Dire che non esistono prove di astronavi extraterrestri non significa sostenere che sappiamo tutto ciò che accade oggi a Groom Lake.

Non lo sappiamo.

Una struttura militare destinata storicamente allo sviluppo e alla sperimentazione di programmi classificati conserva, per definizione, attività che non vengono rese pubbliche.

Ma segreto non significa extraterrestre.

Significa segreto.

Ed è già abbastanza interessante.

Il vero mistero dell’Area 51

Forse il fascino dell’Area 51 non consiste in ciò che nasconde.

Consiste nel fatto che non possiamo verificare personalmente ciò che nasconde.

Viviamo in un’epoca nella quale possiamo osservare quasi tutto.

Con pochi gesti possiamo vedere immagini satellitari di città situate dall’altra parte del pianeta, attraversare virtualmente musei, osservare webcam installate a migliaia di chilometri di distanza.

L’Area 51 ci ricorda invece che esistono ancora luoghi nei quali la nostra curiosità incontra un confine.

E davanti a un confine l’immaginazione comincia immediatamente a lavorare.
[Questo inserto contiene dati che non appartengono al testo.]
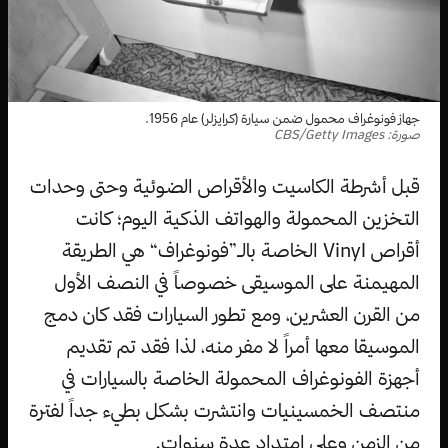
جهاز فونوغراف محمول ضمن سيارة (كرايزلر) عام 1956.
صورة: CBS/Getty Images
قبل أشرطة الكاسيت والأقراص الضوئية وحتى وحدات
التخزين المحمولة والهواتف الذكية اليوم؛ كانت
أقراص Vinyl الخاصة بالـ”فونوغراف“ هي الطريقة
المهيمنة على الموسيقى خصوصاً في النصف الأول
من القرن العشرين، ومع تطور السيارات فقد كان دمج
الموسيقا معها أمراً لا مفر منه، لذا فقد تم تقديم
أجهزة الفونوغراف المحمولة الخاصة بالسيارات في
منتصف الخمسينيات وانتشرت بشكل بطيء جداً لفترة
من الزمن وعلى امتداد عدة سنوات.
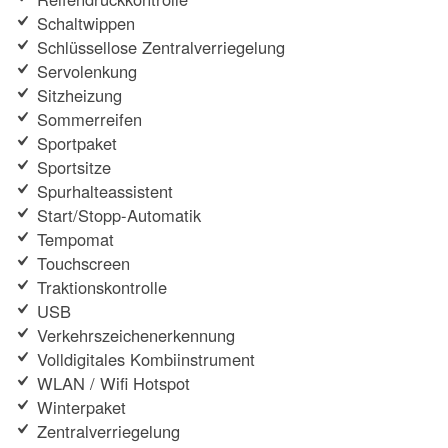
Schaltwippen
Schlüssellose Zentralverriegelung
Servolenkung
Sitzheizung
Sommerreifen
Sportpaket
Sportsitze
Spurhalteassistent
Start/Stopp-Automatik
Tempomat
Touchscreen
Traktionskontrolle
USB
Verkehrszeichenerkennung
Volldigitales Kombiinstrument
WLAN / Wifi Hotspot
Winterpaket
Zentralverriegelung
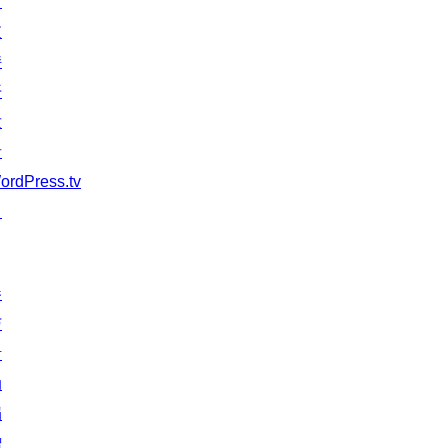
习
支
持
开
发
者
ordPress.tv
↗
参
与
活
动
捐
赠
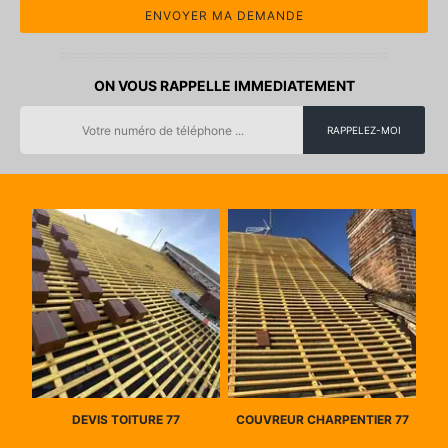
ON VOUS RAPPELLE IMMEDIATEMENT
DEVIS TOITURE 77
COUVREUR CHARPENTIER 77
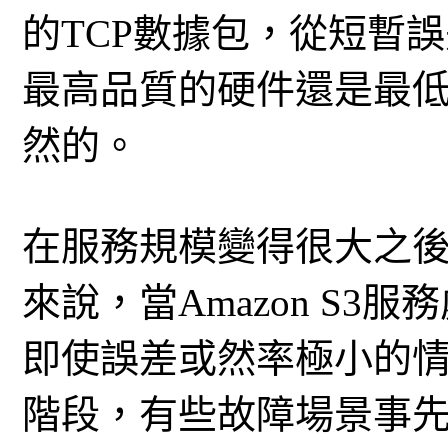
的TCP數據包，從短暫
最高品質的硬件還是最
然的。
在服務規模變得很大之
來說，當Amazon S
即使誤差或然率極小的
階段，有些故障場景事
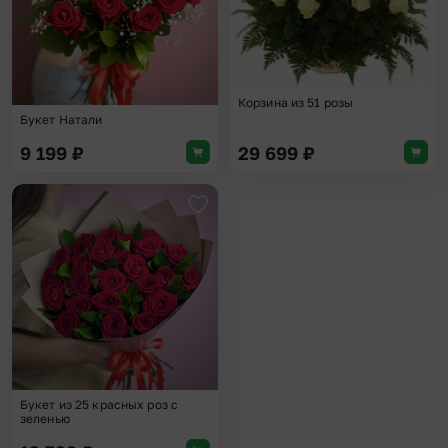
Корзина из 51 розы
Букет Натали
9 199
₽
29 699
₽
Добавить в избранное
Букет из 25 красных роз с
зеленью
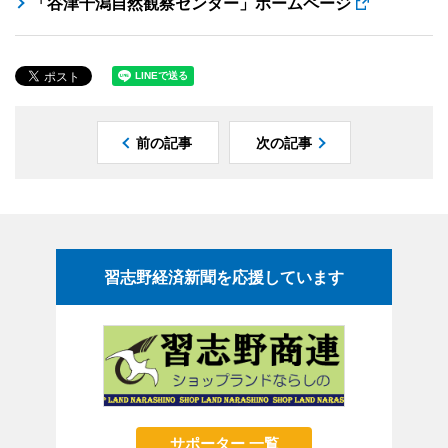
「谷津干潟自然観察センター」ホームページ
前の記事
次の記事
習志野経済新聞を応援しています
サポーター 一覧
Il viaggio perfetto verso un luogo nel quale non entreremo mai

Visitare l’Area 51 è dunque impossibile.

Ma viaggiare verso l’Area 51 è possibile.

Ed è forse ancora più affascinante.

Si attraversa il Nevada.

Si percorre l’Extraterrestrial Highway.

Si arriva a Rachel.

Si ascoltano racconti.

Si osserva il cielo.

Si attraversano chilometri di deserto.

E alla fine si arriva davanti a una linea invisibile oltre la quale qualcun altro ha deciso che non possiamo andare.

Non troveremo il disco volante parcheggiato accanto alla strada.

Probabilmente non incontreremo nessun omino verde.

Ma avremo raggiunto qualcosa che nel mondo contemporaneo sta diventando sempre più raro:

un autentico limite geografico alla nostra curiosità.

Forse è proprio questo il segreto dell’Area 51.

Non sappiamo esattamente che cosa ci sia oltre quel confine.

E finché quel confine rimarrà chiuso, continueremo inevitabilmente a immaginarlo.

Perché ogni luogo proibito contiene due luoghi.

Quello che esiste davvero.

E quello, infinitamente più grande, che costruiamo nella nostra immaginazione.